MARTIN GOLLAND at Birch Libralato (129 Tecumseth) to April 19. 416-365-3003. Rating: NNN


In Shapeshift, his first local show, Toronto painter and recent Guelph MFA grad Martin Golland offers a kind of ramshackle time-space abstraction.

His paintings conjure dimensional collapse and expansion in settings as innocuous as woodpiles and toolsheds.

The resulting representations of architecturally exploded retreats combine the polish of high art with a whiff of mouldy sawdust.

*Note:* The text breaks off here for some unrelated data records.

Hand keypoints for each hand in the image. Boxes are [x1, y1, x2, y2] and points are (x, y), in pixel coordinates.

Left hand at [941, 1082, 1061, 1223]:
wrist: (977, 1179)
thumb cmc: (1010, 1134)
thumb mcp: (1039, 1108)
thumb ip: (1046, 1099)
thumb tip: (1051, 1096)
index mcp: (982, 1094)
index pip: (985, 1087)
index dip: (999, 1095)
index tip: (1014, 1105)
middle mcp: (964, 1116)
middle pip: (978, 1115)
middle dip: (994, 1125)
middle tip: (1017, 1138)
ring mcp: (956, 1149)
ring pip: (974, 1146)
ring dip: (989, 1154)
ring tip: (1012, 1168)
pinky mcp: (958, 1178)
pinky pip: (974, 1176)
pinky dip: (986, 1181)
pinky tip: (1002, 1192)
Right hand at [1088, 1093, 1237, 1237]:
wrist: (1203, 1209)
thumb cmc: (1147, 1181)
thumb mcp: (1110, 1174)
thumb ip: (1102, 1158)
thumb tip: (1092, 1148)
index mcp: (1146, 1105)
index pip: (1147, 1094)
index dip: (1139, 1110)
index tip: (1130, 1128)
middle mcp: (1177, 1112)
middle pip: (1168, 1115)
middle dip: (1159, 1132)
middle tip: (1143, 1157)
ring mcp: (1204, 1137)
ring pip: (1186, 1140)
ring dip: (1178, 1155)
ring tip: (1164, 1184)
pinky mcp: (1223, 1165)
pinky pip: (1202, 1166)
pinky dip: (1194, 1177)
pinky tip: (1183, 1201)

You can look at these images for a good long time. They’re static kaleidoscopes – fuzzier, impressionist versions of hard-edged, textbook-style optical illusions in which the insides and outsides of structures switch places under one’s gaze.

Uncertain boundaries are a related theme. These paintings recall dreams where you’re both spectator and actor, indoors and out, at the same time. Golland’s often dripping edges explicitly indicate these kinds of shifting demarcations.

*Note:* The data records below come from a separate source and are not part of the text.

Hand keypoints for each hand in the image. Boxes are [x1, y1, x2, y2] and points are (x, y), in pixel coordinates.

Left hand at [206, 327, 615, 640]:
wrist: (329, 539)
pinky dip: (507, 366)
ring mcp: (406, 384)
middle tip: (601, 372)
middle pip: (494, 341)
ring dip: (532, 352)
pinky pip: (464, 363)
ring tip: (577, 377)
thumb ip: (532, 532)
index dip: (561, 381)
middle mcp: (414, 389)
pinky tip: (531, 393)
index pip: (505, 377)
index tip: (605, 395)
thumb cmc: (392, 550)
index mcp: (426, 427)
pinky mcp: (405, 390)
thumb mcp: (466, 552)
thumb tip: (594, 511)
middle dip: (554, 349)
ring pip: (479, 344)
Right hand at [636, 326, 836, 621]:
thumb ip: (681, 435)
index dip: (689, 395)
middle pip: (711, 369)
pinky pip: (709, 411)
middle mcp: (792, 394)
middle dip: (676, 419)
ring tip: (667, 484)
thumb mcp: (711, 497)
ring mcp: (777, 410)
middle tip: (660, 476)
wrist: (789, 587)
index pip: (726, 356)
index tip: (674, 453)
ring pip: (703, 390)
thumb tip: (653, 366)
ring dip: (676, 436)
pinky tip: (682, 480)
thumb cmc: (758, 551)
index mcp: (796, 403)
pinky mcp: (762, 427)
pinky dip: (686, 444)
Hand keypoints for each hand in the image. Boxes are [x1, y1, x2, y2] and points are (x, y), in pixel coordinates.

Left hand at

Also uncertain is the symbolic meaning of these works.

On the one hand, because the paintings portray buildings in disarray, they conjure the aftermath of natural disasters.

On the other, blue skies and a summery palette summon a feeling of genuine ease. Here the artist’s intent to “encourage sway between reverie and dread” definitely succeeds.

Golland’s artworks are smart and well executed. But I’m a bit ambivalent about the way these paintings aestheticize disaster. To me, that’s more problematic than pretty.